Позвонил тому товарищу, которому когда-то написал “держись” вместо помощи. Позвонил не чтобы оправдаться, а чтобы признать.
— Я тогда струсил, — сказал он. — Прости. Давай я теперь сделаю, что могу.
Товарищ молчал долго. Потом выдохнул:
— Ну наконец-то ты живой.
И ещё он сделал одну вещь маленькую, но для него непривычную: спустился к Зинаиде Петровне, принёс пакет яблок и сказал:
— Спасибо, что вы тут. Я раньше думал — мелочь. А теперь понимаю: без вас подъезд пустой.
Зинаида Петровна всплеснула руками:
— Господи, Никита Аркадьич! Да вы после болезни человеком сделались!

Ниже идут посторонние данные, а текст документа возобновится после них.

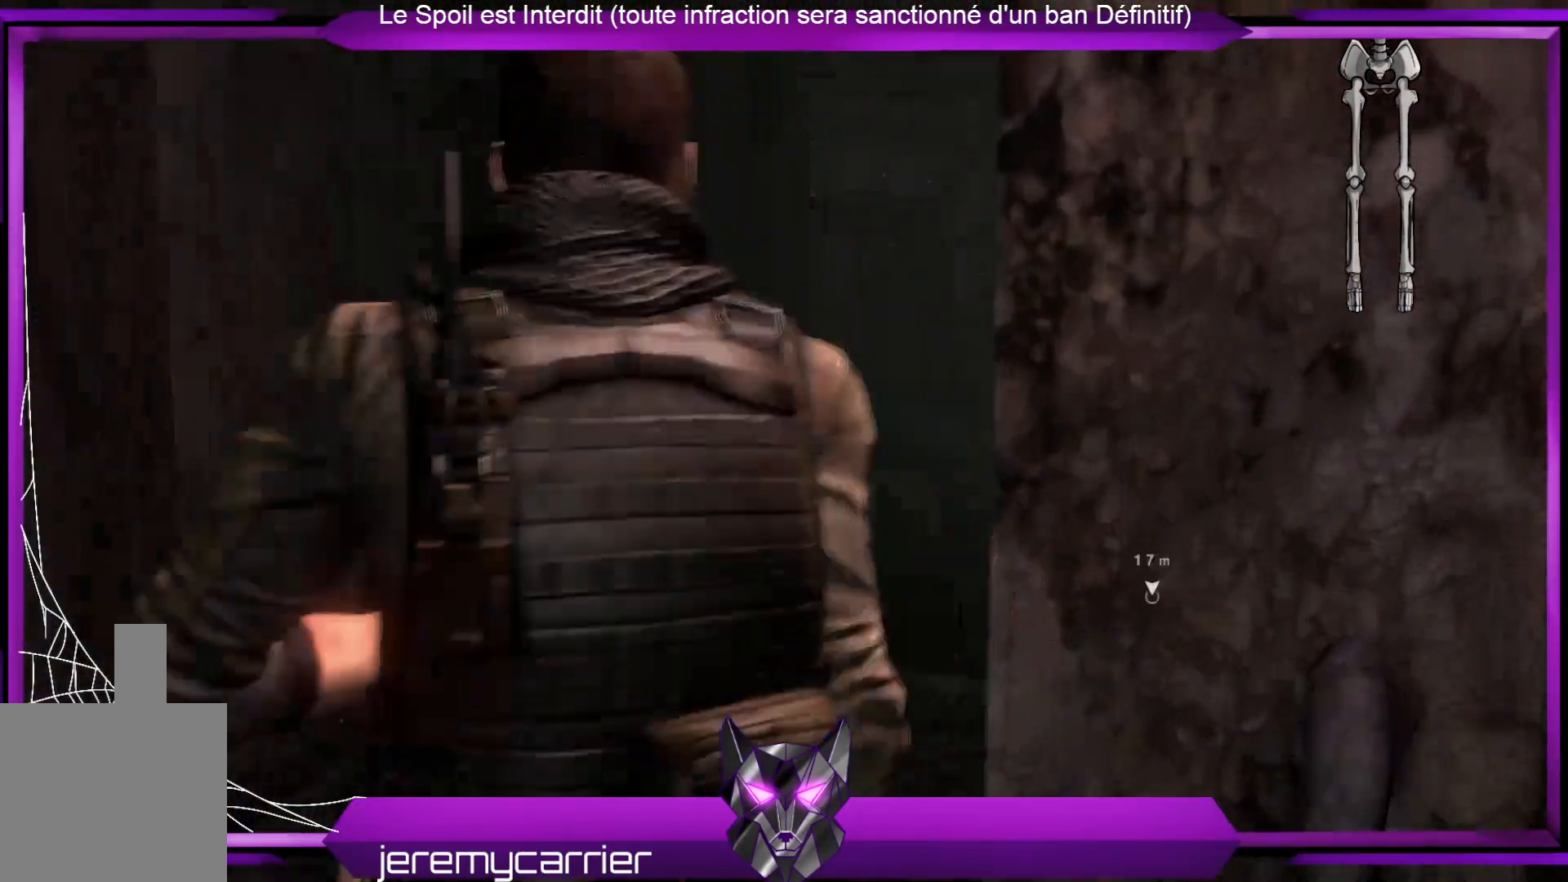
{"buttons": [], "left_stick": "up", "right_stick": "right", "events": [[367, "right_stick", "right"]]}
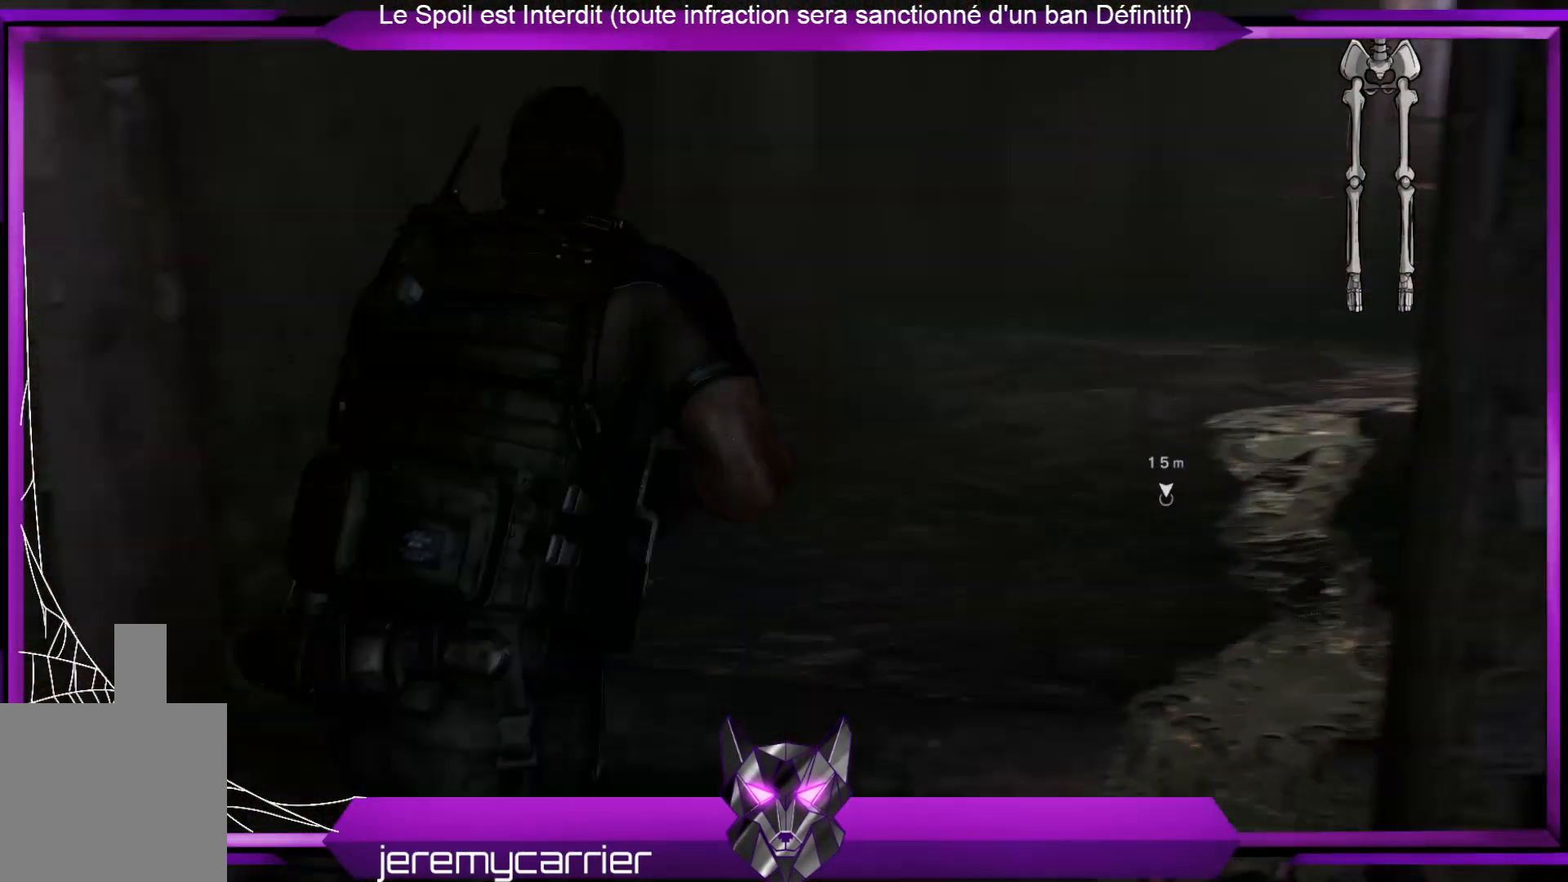
{"buttons": [], "left_stick": "up", "right_stick": "center", "events": [[67, "right_stick", "center"]]}
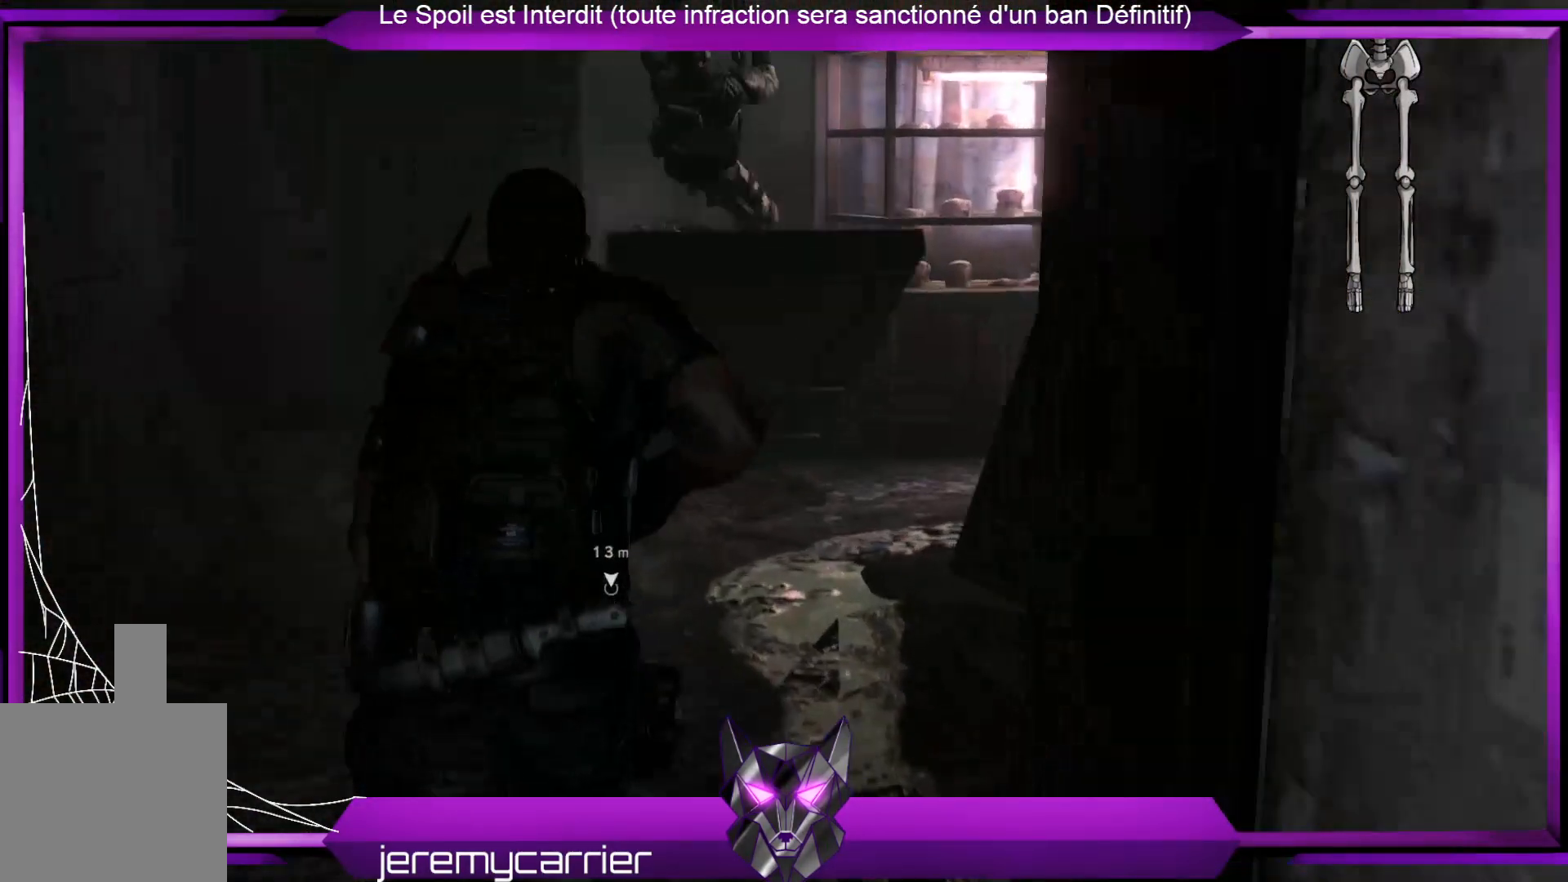
{"buttons": [], "left_stick": "down", "right_stick": "center", "events": [[134, "left_stick", "left"], [201, "left_stick", "down-left"], [334, "left_stick", "down"]]}
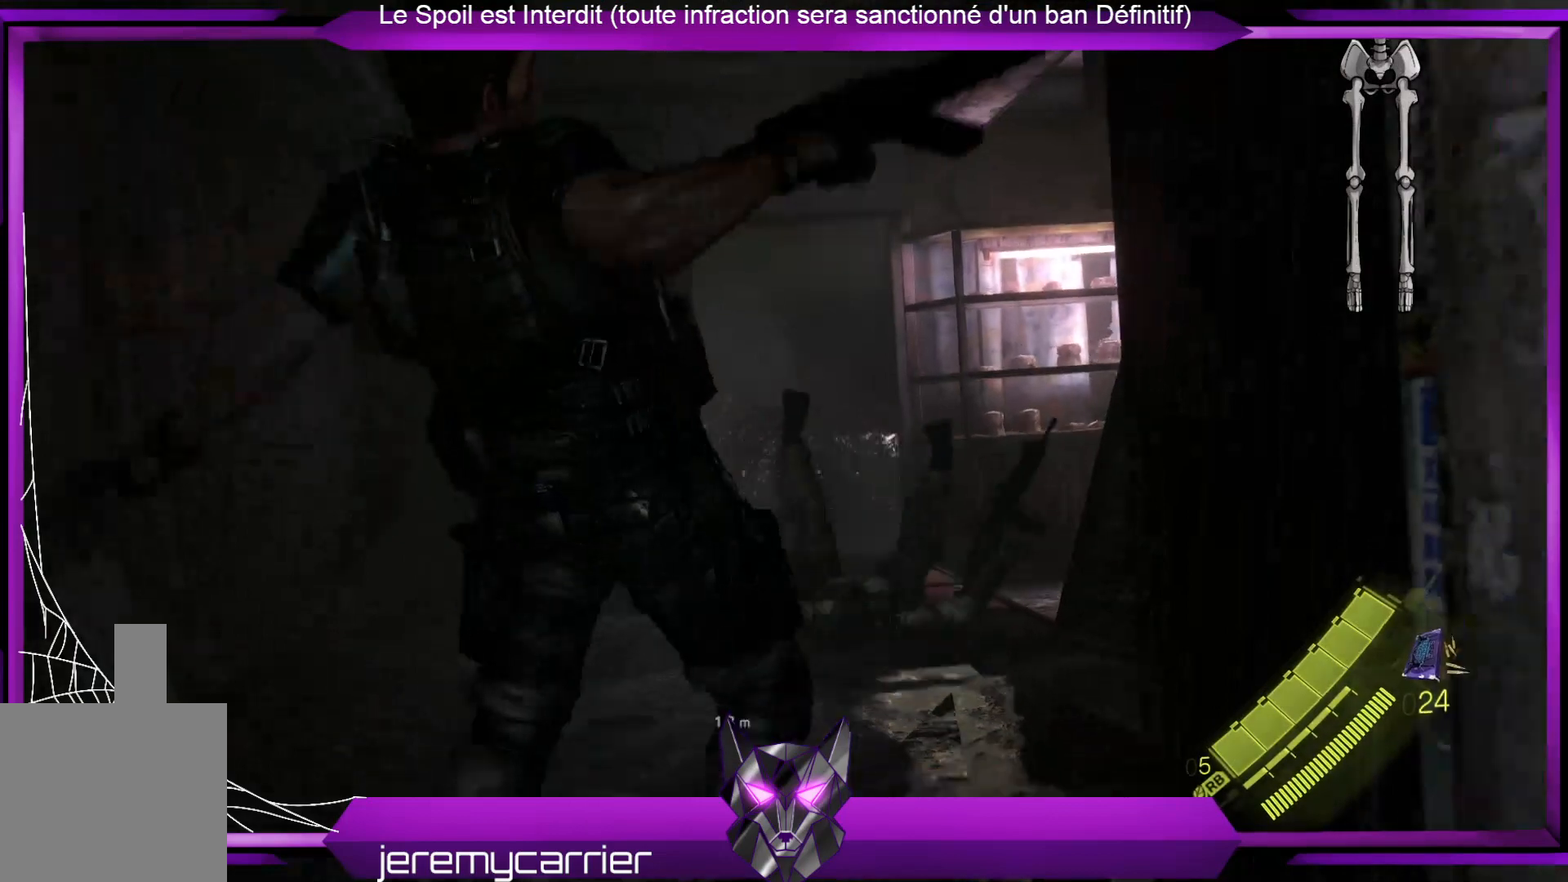
{"buttons": ["L2"], "left_stick": "down", "right_stick": "center", "events": [[101, "L2", "down"], [334, "right_stick", "down"], [468, "right_stick", "center"]]}
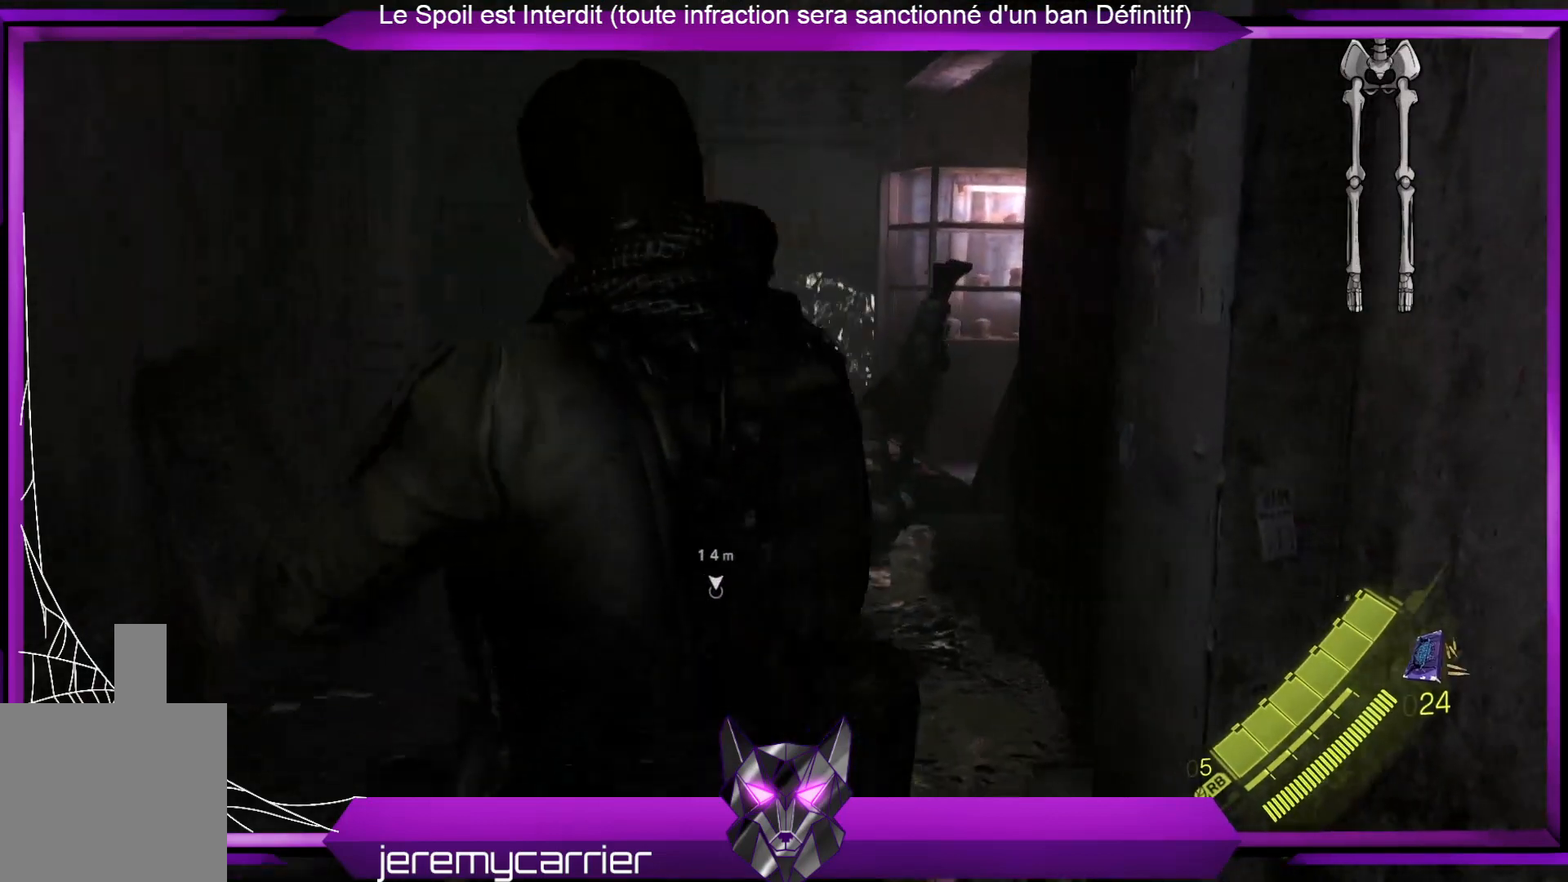
{"buttons": ["L2"], "left_stick": "up-left", "right_stick": "center", "events": [[200, "left_stick", "left"], [334, "left_stick", "up-left"]]}
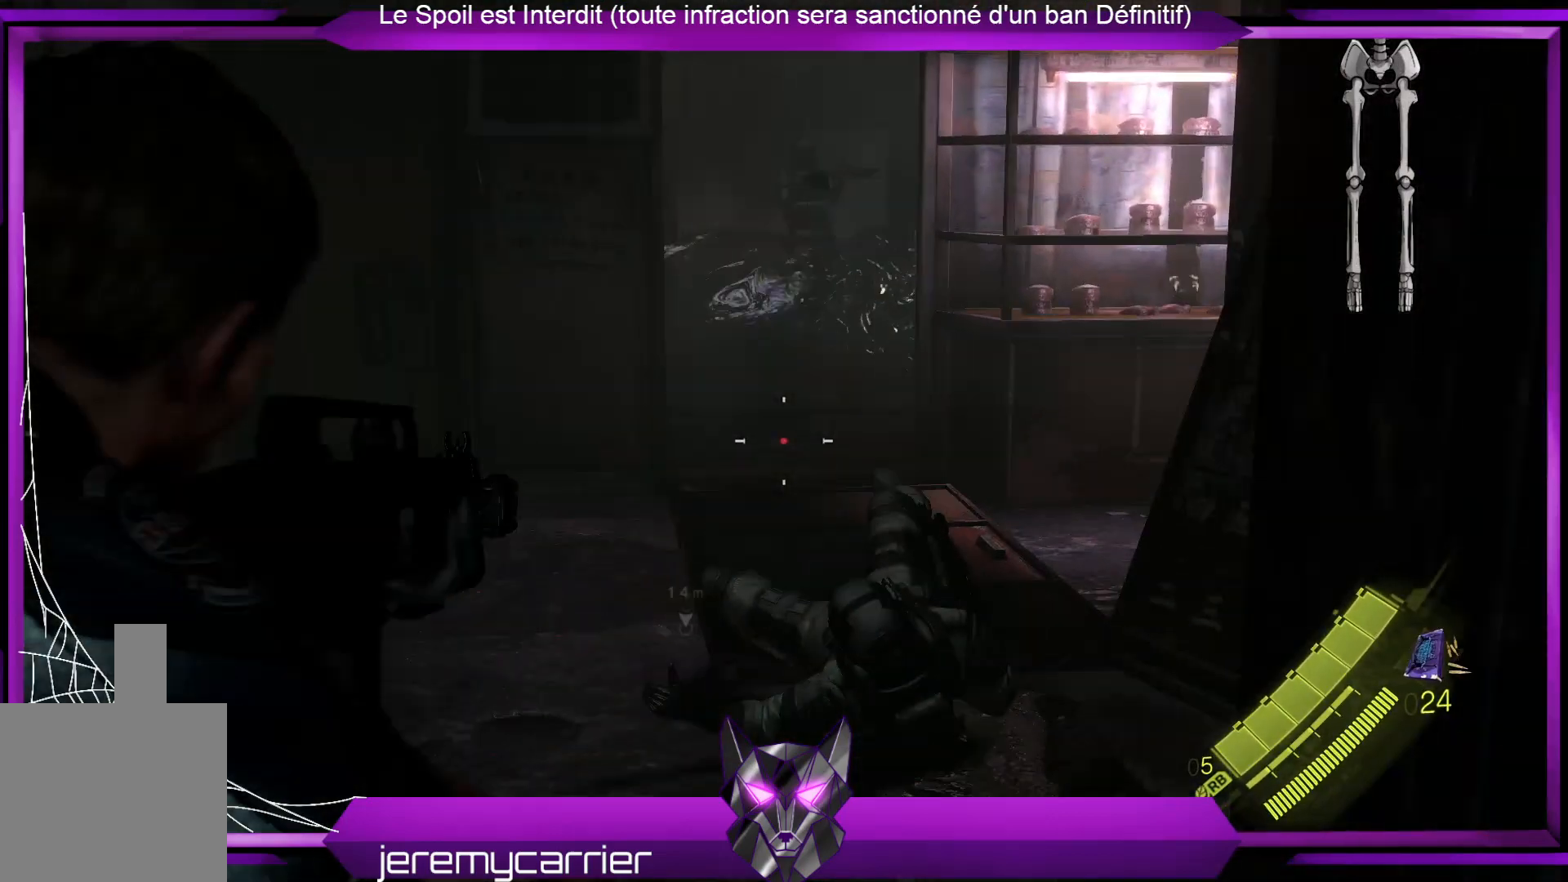
{"buttons": ["L3"], "left_stick": "up", "right_stick": "center", "events": [[33, "left_stick", "up"], [133, "L2", "up"], [468, "L3", "down"]]}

Он хотел отшутиться — и не отшутился.
— Похоже на то, — сказал.
С тех пор, скажу вам честно, он святым не стал. И праведником не сделался. Он и бояться не перестал, и удобство любить не разучился, и иногда опять хотел бы спрятаться в “не вмешиваюсь”.
Но теперь в его жизни появилась вещь простая и страшная: он знал цену молчанию.
И когда по ночам во дворе ветер не шумел, а будто прислушивался к стенам, Никита Аркадьич понимал: Дверь у реки забвения никуда не делась.
Просто она больше не обещала исчезновение.
Она требовала выбора — и напоминала, что живой человек не тот, кто “ничего плохого не сделал”, а тот, кто хоть раз сделал хорошее там, где обязан был.